◆ DATA EXCERPTS

-*-*-

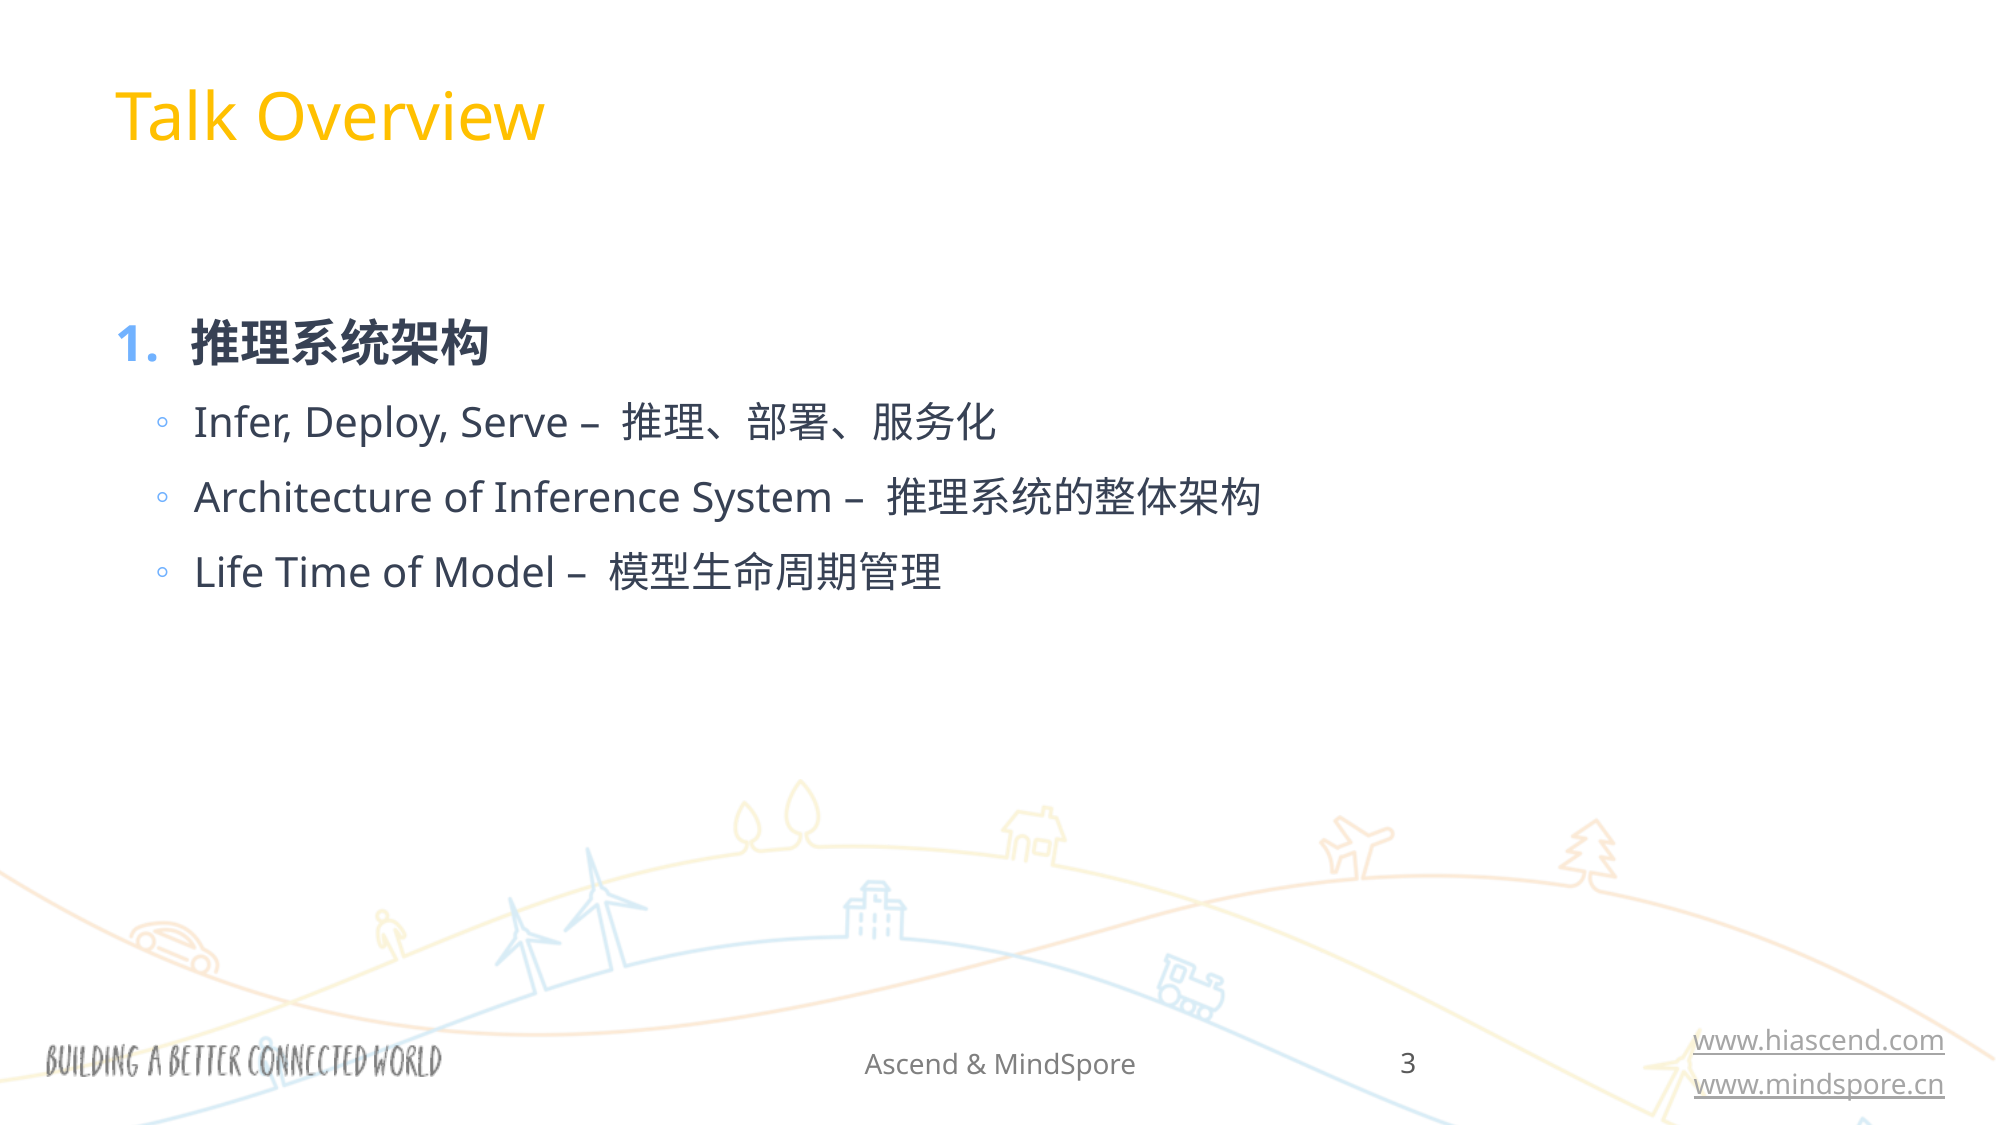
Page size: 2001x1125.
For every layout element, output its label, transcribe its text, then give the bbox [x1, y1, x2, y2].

-*-*-

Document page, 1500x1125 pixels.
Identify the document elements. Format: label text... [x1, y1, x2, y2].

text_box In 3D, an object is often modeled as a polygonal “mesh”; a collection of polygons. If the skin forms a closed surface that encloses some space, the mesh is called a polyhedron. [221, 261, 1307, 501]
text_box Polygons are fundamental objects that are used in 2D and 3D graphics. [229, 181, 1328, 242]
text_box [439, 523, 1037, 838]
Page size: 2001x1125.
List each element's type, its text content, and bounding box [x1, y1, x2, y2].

-*-*-

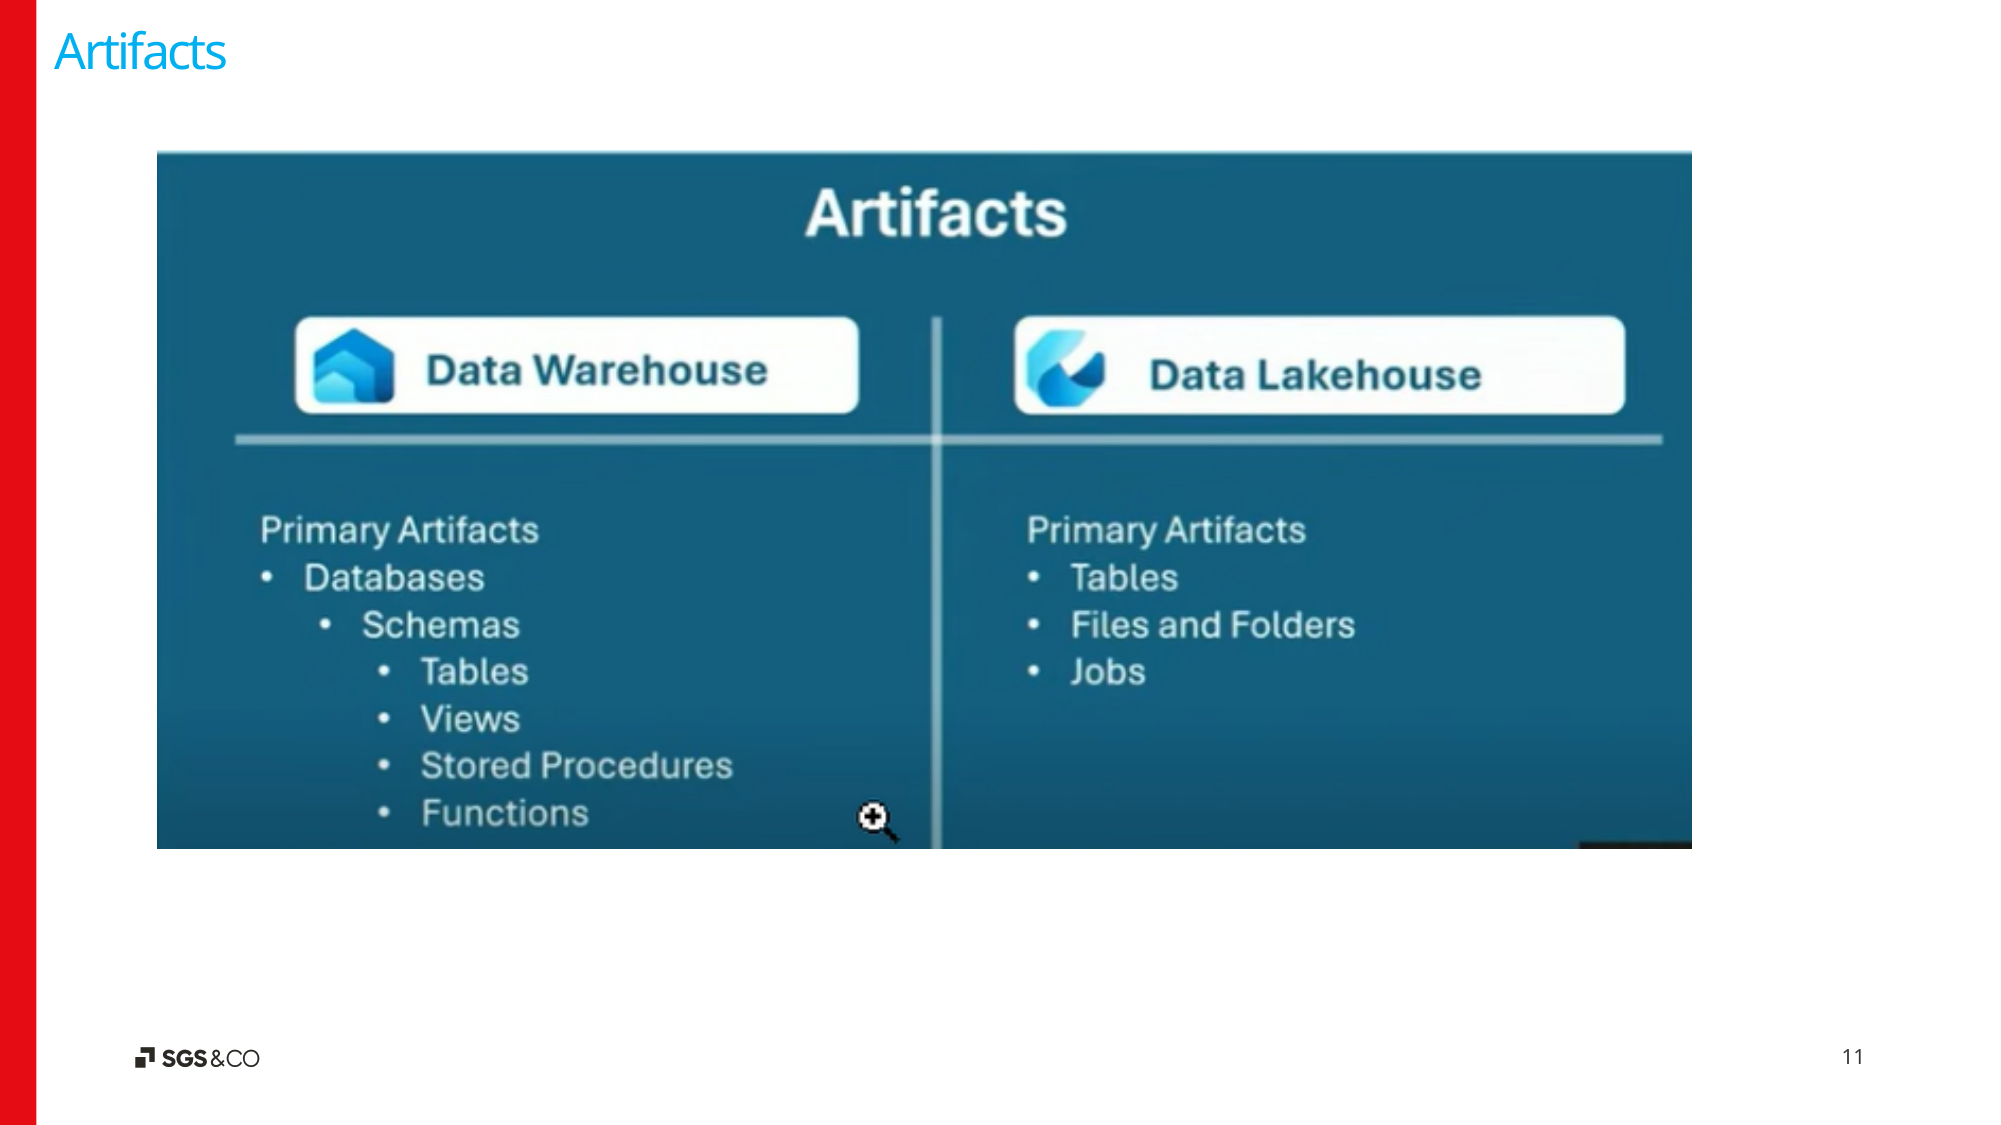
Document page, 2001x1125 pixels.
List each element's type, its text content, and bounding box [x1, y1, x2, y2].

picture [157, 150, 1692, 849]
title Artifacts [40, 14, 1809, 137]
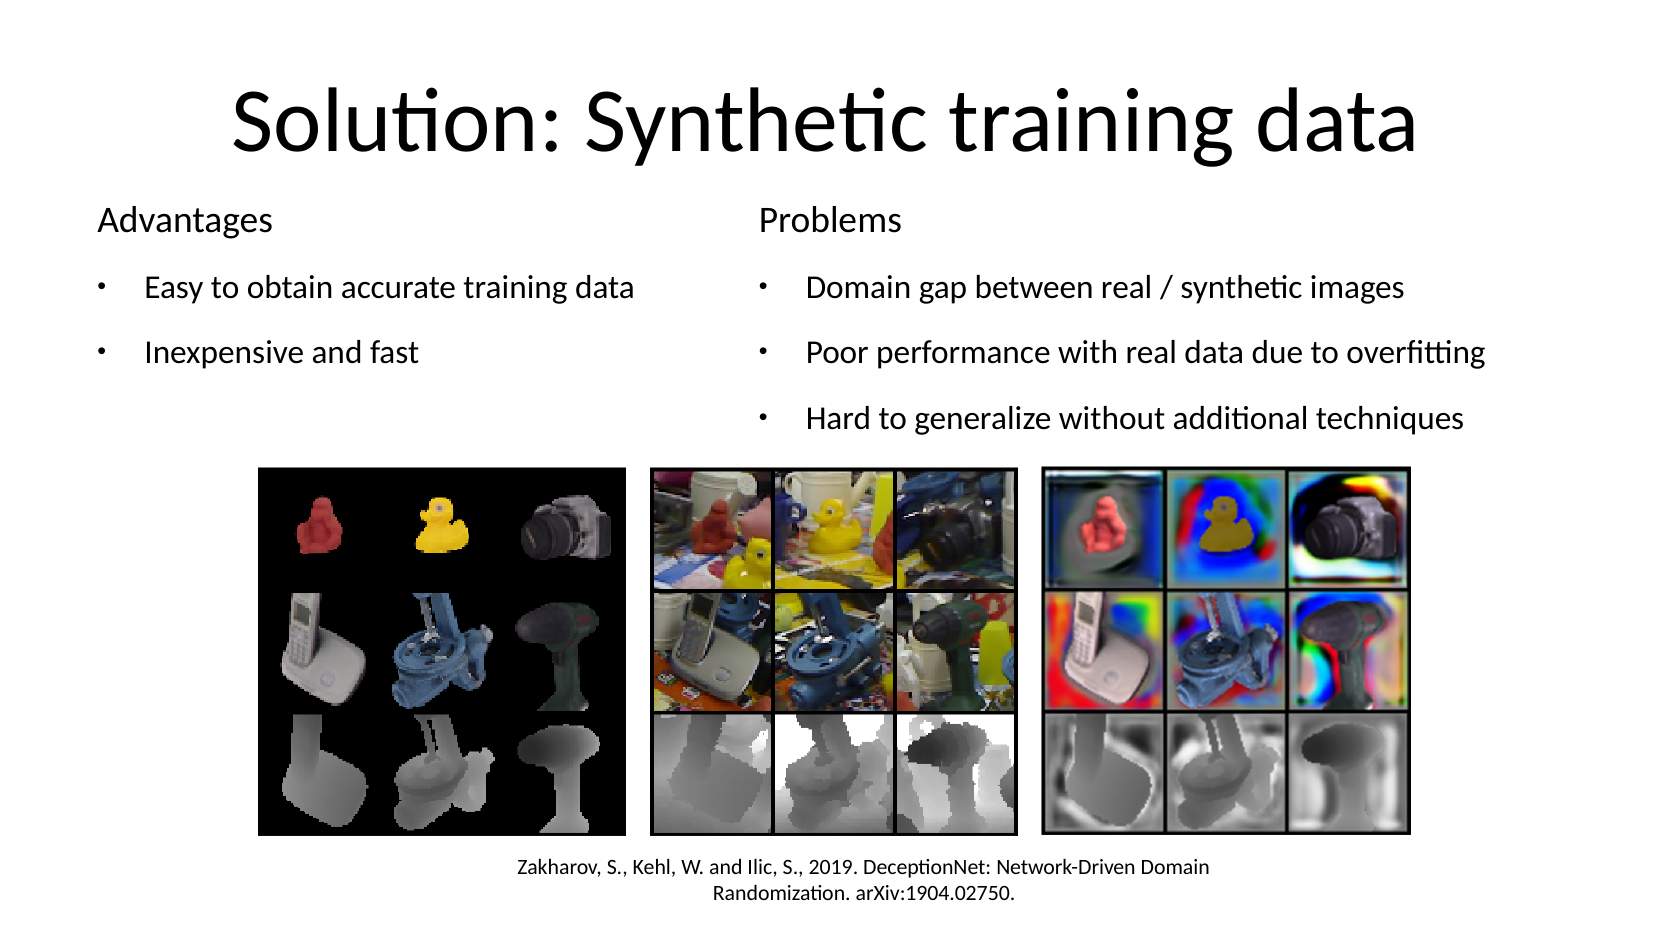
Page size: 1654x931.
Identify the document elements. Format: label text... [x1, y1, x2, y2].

-*-*-

◆ PROBLEM DESCRIPTION
Find and copy each line above that includes the string "pixels".

◆ TASK OUTPUT
Document page, 1500x1125 pixels.
Document page, 2001x1125 pixels.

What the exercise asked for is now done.